Within minutes, we discovered a rip tide.

Rip tides are like fast-flowing rivers which flow out to sea right under the surface of the water.  It can carry people away from the shoreline in a matter of minutes, and unless they knew how to get out of the rip tide, they can exhaust themselves all the while continuing to go out to sea.

 I dove underwater, glided about ten yards, and then came up and looked around.  What I saw chilled me to the bone: 

my toddlers were swiftly heading out to sea.

I swam to them quickly and assessed our situation.  With their floaty suits on, the kids couldn't drown, but we were rapidly being pulled away from the shore, and I could no longer touch the bottom with my feet.  Here I had two small children, 3 and 2, to somehow tow, and I wasn't strong enough to swim against the tide myself, let alone with them.  And I wasn't about to leave them.

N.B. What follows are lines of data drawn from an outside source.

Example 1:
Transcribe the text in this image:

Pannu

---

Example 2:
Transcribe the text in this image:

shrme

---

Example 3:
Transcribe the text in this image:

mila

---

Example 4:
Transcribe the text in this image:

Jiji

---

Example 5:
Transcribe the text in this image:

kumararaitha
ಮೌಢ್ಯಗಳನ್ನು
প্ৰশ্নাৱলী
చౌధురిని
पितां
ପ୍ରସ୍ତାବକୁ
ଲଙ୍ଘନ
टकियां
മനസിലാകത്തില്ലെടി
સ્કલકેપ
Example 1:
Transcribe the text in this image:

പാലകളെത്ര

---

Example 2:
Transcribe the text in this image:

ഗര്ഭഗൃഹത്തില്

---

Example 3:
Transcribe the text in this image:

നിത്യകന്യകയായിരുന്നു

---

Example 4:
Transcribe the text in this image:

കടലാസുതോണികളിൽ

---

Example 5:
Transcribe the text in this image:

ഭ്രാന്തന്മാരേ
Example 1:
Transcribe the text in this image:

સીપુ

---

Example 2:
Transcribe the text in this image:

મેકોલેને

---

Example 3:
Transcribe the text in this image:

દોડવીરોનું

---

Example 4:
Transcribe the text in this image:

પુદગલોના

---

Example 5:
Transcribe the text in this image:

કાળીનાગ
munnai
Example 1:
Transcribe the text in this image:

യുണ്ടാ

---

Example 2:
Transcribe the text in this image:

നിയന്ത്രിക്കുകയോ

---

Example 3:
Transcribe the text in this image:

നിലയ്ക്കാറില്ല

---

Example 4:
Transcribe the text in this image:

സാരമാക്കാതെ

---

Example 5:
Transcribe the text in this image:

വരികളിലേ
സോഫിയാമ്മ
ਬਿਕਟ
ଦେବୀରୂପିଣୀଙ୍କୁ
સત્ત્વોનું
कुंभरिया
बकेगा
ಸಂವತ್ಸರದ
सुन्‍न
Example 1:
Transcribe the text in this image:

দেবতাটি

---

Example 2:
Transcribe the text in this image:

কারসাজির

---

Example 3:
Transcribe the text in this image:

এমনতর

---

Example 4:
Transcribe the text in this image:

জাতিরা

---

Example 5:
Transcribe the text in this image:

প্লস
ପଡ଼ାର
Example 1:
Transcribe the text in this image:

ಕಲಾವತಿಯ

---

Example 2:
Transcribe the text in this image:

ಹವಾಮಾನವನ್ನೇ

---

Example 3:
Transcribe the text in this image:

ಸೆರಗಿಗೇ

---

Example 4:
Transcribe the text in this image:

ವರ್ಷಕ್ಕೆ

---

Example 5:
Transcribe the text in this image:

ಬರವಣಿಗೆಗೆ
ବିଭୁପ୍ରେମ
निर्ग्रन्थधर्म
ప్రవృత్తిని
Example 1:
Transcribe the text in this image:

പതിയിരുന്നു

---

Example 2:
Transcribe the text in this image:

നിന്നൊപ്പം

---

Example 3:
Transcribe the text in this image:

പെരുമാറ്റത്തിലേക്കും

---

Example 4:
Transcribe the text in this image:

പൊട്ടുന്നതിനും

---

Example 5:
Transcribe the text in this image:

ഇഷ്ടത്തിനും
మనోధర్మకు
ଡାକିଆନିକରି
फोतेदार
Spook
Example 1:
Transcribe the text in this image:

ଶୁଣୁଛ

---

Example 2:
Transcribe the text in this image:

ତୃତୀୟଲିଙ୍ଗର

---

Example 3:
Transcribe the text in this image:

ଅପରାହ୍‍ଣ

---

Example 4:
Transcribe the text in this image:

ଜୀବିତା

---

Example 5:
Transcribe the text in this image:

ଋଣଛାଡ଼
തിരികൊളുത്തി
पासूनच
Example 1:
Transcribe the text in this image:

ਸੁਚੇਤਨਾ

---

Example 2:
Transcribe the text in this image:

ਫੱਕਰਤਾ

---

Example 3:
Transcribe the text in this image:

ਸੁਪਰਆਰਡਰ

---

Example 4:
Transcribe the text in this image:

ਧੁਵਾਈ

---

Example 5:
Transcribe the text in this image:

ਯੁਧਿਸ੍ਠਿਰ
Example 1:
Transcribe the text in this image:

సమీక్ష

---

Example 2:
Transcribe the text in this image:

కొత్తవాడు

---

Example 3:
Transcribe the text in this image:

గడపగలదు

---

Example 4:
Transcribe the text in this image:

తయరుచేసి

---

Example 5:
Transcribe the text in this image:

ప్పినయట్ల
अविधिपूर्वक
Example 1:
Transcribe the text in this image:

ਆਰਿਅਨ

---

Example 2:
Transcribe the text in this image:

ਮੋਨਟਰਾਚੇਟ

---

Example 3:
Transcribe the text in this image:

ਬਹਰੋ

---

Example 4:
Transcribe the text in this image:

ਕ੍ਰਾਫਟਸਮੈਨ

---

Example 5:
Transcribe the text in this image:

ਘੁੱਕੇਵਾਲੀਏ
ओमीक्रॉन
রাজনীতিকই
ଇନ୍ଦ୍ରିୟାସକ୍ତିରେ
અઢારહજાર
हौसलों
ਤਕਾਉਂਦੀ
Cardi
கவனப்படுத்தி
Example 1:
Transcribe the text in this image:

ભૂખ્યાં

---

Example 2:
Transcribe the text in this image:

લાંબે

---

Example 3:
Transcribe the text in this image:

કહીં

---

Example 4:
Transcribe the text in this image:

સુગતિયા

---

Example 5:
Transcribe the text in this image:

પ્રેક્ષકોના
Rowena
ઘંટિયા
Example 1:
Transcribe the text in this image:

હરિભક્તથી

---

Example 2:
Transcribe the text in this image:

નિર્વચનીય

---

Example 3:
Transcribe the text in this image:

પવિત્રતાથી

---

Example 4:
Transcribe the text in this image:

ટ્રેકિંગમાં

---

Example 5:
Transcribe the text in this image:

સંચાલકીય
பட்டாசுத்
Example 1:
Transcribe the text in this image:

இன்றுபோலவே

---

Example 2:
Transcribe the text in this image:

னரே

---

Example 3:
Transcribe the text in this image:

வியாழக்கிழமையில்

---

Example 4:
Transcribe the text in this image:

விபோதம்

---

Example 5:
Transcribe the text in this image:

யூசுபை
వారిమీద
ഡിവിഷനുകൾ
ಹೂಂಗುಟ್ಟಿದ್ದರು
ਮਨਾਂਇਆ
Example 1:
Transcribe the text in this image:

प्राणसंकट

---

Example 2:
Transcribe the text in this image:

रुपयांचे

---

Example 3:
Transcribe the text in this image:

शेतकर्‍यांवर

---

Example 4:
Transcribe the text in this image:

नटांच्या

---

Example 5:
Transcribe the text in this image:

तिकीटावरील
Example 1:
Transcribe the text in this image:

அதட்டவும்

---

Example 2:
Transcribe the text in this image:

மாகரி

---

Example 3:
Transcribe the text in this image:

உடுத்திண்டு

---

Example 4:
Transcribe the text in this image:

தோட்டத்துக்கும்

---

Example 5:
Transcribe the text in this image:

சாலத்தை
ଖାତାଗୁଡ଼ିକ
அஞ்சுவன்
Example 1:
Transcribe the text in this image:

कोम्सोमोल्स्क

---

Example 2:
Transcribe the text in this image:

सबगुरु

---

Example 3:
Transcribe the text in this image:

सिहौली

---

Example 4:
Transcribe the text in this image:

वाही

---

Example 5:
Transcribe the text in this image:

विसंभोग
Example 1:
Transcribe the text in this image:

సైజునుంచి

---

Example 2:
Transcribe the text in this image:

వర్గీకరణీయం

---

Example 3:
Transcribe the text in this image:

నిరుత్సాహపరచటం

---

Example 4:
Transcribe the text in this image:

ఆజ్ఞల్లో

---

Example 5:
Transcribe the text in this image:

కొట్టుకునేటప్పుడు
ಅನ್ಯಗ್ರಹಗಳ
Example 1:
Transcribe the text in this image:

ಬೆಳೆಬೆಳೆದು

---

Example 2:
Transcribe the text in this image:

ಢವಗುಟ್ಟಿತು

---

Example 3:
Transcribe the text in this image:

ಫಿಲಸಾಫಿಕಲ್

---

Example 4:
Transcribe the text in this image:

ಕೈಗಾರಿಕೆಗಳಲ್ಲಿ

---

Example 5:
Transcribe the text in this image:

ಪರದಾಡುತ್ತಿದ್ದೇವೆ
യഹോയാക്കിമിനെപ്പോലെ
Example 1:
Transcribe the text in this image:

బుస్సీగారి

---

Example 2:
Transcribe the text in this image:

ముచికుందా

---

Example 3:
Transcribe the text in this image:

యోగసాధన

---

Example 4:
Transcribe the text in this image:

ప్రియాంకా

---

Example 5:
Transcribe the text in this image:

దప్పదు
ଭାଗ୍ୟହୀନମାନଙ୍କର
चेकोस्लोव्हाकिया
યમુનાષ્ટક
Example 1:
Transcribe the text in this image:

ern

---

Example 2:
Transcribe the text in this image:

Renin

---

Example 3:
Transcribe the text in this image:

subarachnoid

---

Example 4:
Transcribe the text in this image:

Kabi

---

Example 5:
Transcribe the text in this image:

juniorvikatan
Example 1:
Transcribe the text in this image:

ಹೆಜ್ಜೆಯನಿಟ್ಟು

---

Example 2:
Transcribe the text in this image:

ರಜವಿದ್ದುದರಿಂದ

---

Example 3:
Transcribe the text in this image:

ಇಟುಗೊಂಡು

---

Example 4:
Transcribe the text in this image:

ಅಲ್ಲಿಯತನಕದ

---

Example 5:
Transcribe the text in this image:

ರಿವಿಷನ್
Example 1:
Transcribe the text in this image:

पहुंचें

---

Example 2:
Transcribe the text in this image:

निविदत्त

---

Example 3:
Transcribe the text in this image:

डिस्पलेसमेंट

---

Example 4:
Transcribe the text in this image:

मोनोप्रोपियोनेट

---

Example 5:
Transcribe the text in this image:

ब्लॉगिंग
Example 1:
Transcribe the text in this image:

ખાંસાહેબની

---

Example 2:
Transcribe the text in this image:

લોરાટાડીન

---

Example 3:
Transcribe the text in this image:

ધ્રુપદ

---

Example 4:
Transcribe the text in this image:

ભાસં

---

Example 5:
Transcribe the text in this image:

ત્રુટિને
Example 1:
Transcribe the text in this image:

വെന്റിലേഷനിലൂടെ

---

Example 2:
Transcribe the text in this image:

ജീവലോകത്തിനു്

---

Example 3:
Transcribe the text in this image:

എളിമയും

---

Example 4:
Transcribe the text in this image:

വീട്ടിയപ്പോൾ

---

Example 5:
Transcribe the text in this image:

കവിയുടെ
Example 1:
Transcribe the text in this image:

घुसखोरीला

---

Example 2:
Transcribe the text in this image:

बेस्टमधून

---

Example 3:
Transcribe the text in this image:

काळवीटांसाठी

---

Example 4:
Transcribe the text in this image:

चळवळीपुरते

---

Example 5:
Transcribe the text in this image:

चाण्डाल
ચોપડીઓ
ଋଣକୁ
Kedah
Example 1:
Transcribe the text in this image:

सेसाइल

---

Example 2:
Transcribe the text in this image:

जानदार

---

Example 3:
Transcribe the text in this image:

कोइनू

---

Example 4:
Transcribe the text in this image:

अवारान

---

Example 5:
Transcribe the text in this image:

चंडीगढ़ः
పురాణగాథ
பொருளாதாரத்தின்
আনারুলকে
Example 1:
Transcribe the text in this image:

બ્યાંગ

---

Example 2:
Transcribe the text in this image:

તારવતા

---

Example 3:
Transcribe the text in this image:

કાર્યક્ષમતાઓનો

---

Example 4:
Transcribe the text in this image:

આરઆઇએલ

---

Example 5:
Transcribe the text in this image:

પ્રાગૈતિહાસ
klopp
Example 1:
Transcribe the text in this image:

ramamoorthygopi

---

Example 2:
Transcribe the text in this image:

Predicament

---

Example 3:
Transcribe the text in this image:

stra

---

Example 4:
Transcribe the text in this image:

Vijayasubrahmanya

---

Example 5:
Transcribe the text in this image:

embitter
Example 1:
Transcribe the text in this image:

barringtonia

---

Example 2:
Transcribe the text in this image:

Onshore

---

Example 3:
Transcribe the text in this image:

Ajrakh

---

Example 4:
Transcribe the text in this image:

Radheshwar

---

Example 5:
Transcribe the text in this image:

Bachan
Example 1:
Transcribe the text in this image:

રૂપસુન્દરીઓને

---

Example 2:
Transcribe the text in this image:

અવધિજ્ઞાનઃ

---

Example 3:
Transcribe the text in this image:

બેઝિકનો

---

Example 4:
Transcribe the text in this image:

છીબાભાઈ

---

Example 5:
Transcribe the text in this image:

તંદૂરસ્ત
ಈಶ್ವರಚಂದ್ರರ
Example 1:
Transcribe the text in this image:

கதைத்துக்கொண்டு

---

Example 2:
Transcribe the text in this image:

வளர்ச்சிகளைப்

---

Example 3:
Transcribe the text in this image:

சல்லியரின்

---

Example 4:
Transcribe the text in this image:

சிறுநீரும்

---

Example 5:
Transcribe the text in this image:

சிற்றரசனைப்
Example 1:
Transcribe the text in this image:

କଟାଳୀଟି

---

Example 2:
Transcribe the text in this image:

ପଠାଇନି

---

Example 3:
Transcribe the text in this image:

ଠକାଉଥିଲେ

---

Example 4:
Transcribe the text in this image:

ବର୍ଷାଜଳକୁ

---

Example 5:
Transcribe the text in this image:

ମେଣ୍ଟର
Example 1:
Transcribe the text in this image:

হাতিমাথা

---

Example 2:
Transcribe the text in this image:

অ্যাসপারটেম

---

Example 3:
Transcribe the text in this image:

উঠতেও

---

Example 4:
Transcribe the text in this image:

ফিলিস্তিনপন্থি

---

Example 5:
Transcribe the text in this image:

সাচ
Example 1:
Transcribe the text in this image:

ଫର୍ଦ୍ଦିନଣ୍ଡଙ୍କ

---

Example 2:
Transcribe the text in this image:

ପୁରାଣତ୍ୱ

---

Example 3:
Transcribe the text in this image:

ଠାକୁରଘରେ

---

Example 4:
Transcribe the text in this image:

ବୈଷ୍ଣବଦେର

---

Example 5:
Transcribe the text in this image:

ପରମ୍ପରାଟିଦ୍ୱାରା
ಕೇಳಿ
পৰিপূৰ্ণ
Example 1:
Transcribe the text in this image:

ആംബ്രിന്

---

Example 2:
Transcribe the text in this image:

Many of us have trials and troubles enough to fill an encyclopedia, but we also have loved ones to take care of.  God Himself can give us the strength to take care of the things we need to. 

There will be times in our lives when a loved one goes under.  Maybe a long illness has taken its toll.  There may be a traumatic situation in the past which continues to create difficult situations.  Perhaps they have had a setback at work.  Or maybe a friend has had a child go wayward.  The catastrophic situation brings heartbreak.   Depression sets in, and they need help.  In times like these, it's easy to panic, to be pulled under by the others' flailing.  If we're to be any help at all, we must be calm, careful, and prayerful.

Don't Panic!  In times when a loved one is going through a difficult situation, it may be hard not to mirror their feelings and go into a tailspin yourself.

Keep your own head up; make sure your lifeline to God is strong.  Always remember that He holds you.

Get behind them!  In lifesaving, we are taught to get behind the person and reach around under their arms. 

Our loved one needs to know that we're behind them, supporting them.  Just as you would never shout to a drowning person, "Oh, knock it off, will ya?  Just swim!"  It would be silly to tell someone, "Oh, you'll be fine.  Just cheer up!"

Talk to them Calmly! 

Reassure them that it really will be OK, you're behind them and God is strengthening them. 

Get them to the place where they can stand!

As quickly as possible, take them to Jesus, who can help them through the deep waters.  Pray with them, pray for them, and tell them any reassuring Scriptures you can think of that may be a blessing.

Once they're standing, however, it's time to let go!


The kids must have read my face, and they were starting to worry.  One of them was just about to cry, when I quickly put on a cheery face and said, "OK, guys, looks like we need to get a little closer to shore!"  Knowing I needed their help, I told them, "I'm going to need you guys to help me get us all in, OK?  You both hold onto me, because I'm going to need my arms and my legs to get us in, and when I tell you to kick, kick hard!" 

With my precious cargo in tow, I began to swim gently but powerfully parallel to the coast. I knew rip tides can be wide, but I also knew that I could eventually get out of them by swimming along the coast to get out of the rapidly flowing river.  Once I got free of the rip tide, I could then get into shore easily, as long as I didn't wear myself out.

The waves were pushing us toward the shoreline while the water underneath was pulling us out.  I decided to take advantage of the waves, resting between them.  "OK, guys, here comes a wave.  Kick!"  It was a two steps forward, one and a half step back process

Finally, I felt the sandy bottom brush my toes, and I dug in.  For the first few waves, it was a worthless attempt, as my toes merely scraped along the ocean floor, but eventually I got a foothold & was able to really keep myself, and my loved ones, from going any further out.  Soon we were able to get to shore.

We were safe! 

Sometimes people need a little help from their loved ones.  Let's be the ones who can take them to where they can stand.